- _What this task involves_: Print exactly the lines below between the line holding "Повратак изгубљене шифре" and the line holding "Nos taxis récents", inclusive, and nothing more.

───

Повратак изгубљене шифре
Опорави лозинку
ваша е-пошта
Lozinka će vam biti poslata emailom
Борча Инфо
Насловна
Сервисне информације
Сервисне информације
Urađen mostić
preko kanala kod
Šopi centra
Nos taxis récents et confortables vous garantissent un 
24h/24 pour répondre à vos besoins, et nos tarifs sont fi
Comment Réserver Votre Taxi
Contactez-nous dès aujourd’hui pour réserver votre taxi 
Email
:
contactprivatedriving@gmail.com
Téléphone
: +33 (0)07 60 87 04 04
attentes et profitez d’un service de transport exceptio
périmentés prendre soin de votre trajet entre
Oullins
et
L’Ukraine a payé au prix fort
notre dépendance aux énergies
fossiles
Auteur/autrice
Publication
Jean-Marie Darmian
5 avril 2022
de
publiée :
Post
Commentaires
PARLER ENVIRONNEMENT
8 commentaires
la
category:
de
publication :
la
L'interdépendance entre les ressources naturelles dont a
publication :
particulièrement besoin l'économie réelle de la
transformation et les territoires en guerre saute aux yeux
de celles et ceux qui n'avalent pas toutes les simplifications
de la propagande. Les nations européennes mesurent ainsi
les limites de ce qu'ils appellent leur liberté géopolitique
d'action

───

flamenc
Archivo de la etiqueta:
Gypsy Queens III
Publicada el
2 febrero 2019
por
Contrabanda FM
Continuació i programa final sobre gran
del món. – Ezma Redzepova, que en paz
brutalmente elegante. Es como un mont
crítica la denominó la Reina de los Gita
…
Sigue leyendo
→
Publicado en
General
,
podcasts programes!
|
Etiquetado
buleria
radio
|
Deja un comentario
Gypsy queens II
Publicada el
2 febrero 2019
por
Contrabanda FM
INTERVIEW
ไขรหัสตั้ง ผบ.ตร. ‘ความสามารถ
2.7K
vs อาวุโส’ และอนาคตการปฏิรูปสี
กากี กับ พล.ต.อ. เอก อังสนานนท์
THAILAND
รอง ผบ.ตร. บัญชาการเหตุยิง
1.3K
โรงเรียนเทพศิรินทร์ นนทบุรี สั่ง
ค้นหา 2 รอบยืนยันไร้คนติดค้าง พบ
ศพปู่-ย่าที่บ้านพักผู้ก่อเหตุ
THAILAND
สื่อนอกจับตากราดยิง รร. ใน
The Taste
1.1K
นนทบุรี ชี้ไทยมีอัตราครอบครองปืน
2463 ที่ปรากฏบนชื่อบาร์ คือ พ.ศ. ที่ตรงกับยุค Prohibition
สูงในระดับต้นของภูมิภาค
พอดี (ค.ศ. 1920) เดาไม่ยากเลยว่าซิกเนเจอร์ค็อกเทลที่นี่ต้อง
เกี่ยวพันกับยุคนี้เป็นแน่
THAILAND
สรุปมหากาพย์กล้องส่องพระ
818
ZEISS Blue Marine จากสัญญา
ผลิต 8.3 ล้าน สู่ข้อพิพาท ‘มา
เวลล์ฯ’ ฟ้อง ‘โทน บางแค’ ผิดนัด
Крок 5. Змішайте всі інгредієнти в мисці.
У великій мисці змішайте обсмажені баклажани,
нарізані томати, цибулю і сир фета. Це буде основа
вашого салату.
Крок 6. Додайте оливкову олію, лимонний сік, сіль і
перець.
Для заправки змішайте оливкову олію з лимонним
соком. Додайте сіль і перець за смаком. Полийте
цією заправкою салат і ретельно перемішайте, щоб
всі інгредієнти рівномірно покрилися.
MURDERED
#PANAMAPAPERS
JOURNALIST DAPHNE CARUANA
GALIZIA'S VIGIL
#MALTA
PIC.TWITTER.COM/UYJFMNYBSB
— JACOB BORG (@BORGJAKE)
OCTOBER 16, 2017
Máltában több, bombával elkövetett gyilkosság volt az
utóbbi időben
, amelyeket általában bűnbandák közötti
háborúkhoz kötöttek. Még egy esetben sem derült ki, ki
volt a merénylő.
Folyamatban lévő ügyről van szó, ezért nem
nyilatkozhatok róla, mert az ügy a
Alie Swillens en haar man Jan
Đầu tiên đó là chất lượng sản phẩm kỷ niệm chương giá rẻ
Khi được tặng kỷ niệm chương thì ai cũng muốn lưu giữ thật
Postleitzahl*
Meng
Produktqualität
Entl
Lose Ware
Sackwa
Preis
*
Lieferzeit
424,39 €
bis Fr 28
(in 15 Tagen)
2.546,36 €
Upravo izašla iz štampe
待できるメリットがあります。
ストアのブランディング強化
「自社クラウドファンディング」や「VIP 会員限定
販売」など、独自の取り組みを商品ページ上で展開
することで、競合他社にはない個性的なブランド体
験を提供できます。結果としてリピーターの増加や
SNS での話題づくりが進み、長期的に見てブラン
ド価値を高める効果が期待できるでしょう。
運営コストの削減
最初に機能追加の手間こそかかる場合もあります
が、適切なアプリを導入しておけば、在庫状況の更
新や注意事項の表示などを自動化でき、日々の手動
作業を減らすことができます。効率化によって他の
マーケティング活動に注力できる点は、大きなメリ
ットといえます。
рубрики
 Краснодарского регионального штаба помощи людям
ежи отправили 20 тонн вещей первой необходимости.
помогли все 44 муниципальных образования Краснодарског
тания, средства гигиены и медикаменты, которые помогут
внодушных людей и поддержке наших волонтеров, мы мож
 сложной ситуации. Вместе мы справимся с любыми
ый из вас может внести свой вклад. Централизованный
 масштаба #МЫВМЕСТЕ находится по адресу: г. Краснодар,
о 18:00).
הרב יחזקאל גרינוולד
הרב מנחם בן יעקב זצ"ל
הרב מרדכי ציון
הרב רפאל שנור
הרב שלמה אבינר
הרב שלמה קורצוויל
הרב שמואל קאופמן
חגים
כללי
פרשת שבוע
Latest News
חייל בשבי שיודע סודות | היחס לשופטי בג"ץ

───

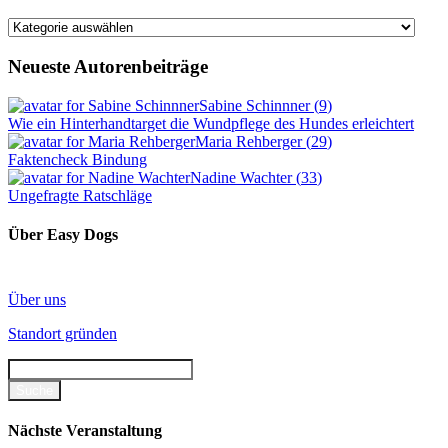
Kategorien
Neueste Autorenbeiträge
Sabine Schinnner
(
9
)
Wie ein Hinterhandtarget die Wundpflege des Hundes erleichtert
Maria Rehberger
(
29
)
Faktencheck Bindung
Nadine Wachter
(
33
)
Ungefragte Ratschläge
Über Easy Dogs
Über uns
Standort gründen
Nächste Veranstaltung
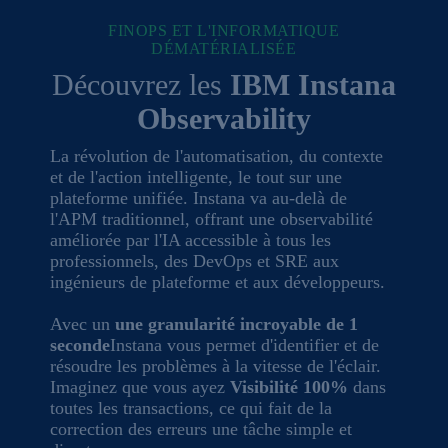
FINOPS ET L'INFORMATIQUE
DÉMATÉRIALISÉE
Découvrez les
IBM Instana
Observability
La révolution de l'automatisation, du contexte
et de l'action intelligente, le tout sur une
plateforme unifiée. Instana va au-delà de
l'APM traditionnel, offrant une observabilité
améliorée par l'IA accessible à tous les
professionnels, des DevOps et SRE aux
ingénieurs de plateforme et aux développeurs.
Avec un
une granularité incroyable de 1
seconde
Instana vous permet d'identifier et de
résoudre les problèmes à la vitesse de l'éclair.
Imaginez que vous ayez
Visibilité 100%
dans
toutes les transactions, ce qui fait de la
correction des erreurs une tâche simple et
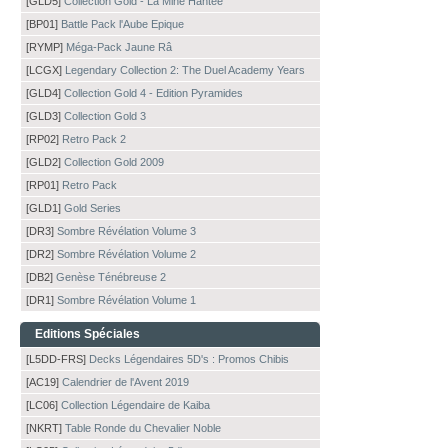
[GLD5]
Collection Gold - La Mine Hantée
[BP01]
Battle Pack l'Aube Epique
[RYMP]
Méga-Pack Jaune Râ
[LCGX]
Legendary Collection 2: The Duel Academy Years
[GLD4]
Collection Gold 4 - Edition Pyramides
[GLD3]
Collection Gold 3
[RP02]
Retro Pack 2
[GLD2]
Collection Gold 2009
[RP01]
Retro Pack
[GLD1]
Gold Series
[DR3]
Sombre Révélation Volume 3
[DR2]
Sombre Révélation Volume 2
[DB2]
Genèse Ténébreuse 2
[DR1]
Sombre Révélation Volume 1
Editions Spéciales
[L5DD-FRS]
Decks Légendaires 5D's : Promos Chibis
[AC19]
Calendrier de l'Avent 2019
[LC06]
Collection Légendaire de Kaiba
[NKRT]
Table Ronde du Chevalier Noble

───

- _Reply to the task_:
Повратак изгубљене шифре
Опорави лозинку
ваша е-пошта
Lozinka će vam biti poslata emailom
Борча Инфо
Насловна
Сервисне информације
Сервисне информације
Urađen mostić
preko kanala kod
Šopi centra
Nos taxis récents et confortables vous garantissent un 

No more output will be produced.